### TASK REQUIREMENTS
Return the items verbatim from their beginning through the line containing "Reading left to right, transcribe this", inclusive.
* * * * * * *
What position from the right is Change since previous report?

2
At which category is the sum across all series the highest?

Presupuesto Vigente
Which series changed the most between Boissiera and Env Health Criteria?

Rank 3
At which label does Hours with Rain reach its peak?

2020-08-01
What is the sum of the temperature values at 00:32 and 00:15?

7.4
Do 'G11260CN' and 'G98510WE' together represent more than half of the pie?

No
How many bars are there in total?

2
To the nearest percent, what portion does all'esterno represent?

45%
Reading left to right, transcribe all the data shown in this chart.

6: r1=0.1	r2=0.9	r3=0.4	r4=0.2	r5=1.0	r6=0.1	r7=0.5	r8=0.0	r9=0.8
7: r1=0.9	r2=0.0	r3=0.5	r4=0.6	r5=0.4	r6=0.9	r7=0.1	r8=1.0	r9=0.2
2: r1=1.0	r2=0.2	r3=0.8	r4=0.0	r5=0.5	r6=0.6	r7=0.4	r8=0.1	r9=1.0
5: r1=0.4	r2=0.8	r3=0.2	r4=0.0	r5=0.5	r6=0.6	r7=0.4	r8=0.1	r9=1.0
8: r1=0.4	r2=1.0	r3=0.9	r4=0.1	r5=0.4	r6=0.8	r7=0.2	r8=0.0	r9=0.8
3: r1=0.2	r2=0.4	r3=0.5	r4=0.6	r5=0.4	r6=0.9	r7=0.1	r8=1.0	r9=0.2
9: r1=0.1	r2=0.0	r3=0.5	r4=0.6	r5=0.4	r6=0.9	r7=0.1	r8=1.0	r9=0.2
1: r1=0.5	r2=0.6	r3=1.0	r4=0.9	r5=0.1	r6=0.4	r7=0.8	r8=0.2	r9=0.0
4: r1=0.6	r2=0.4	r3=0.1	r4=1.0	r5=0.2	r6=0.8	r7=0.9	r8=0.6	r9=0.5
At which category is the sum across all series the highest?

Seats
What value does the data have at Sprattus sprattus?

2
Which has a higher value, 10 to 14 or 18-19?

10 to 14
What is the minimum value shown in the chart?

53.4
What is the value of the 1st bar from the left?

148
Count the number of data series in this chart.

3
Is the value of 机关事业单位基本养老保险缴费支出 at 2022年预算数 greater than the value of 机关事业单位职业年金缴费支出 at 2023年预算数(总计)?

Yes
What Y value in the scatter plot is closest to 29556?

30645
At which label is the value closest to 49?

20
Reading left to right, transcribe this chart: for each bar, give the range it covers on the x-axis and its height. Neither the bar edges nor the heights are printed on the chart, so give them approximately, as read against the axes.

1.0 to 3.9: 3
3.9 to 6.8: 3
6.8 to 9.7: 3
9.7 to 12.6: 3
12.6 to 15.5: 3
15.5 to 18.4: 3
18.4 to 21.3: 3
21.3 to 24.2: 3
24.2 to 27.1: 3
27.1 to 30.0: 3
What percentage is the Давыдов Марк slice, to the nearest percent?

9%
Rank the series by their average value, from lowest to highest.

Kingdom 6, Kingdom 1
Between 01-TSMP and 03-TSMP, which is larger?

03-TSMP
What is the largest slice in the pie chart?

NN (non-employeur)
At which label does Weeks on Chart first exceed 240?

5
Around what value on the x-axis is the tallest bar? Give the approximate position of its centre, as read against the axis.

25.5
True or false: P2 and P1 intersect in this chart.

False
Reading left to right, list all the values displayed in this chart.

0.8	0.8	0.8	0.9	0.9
* * * * * * *
### WRITTEN RESPONSE
What position from the right is Change since previous report?

2
At which category is the sum across all series the highest?

Presupuesto Vigente
Which series changed the most between Boissiera and Env Health Criteria?

Rank 3
At which label does Hours with Rain reach its peak?

2020-08-01
What is the sum of the temperature values at 00:32 and 00:15?

7.4
Do 'G11260CN' and 'G98510WE' together represent more than half of the pie?

No
How many bars are there in total?

2
To the nearest percent, what portion does all'esterno represent?

45%
Reading left to right, transcribe all the data shown in this chart.

6: r1=0.1	r2=0.9	r3=0.4	r4=0.2	r5=1.0	r6=0.1	r7=0.5	r8=0.0	r9=0.8
7: r1=0.9	r2=0.0	r3=0.5	r4=0.6	r5=0.4	r6=0.9	r7=0.1	r8=1.0	r9=0.2
2: r1=1.0	r2=0.2	r3=0.8	r4=0.0	r5=0.5	r6=0.6	r7=0.4	r8=0.1	r9=1.0
5: r1=0.4	r2=0.8	r3=0.2	r4=0.0	r5=0.5	r6=0.6	r7=0.4	r8=0.1	r9=1.0
8: r1=0.4	r2=1.0	r3=0.9	r4=0.1	r5=0.4	r6=0.8	r7=0.2	r8=0.0	r9=0.8
3: r1=0.2	r2=0.4	r3=0.5	r4=0.6	r5=0.4	r6=0.9	r7=0.1	r8=1.0	r9=0.2
9: r1=0.1	r2=0.0	r3=0.5	r4=0.6	r5=0.4	r6=0.9	r7=0.1	r8=1.0	r9=0.2
1: r1=0.5	r2=0.6	r3=1.0	r4=0.9	r5=0.1	r6=0.4	r7=0.8	r8=0.2	r9=0.0
4: r1=0.6	r2=0.4	r3=0.1	r4=1.0	r5=0.2	r6=0.8	r7=0.9	r8=0.6	r9=0.5
At which category is the sum across all series the highest?

Seats
What value does the data have at Sprattus sprattus?

2
Which has a higher value, 10 to 14 or 18-19?

10 to 14
What is the minimum value shown in the chart?

53.4
What is the value of the 1st bar from the left?

148
Count the number of data series in this chart.

3
Is the value of 机关事业单位基本养老保险缴费支出 at 2022年预算数 greater than the value of 机关事业单位职业年金缴费支出 at 2023年预算数(总计)?

Yes
What Y value in the scatter plot is closest to 29556?

30645
At which label is the value closest to 49?

20
Reading left to right, transcribe this chart: for each bar, give the range it covers on the x-axis and its height. Neither the bar edges nor the heights are printed on the chart, so give them approximately, as read against the axes.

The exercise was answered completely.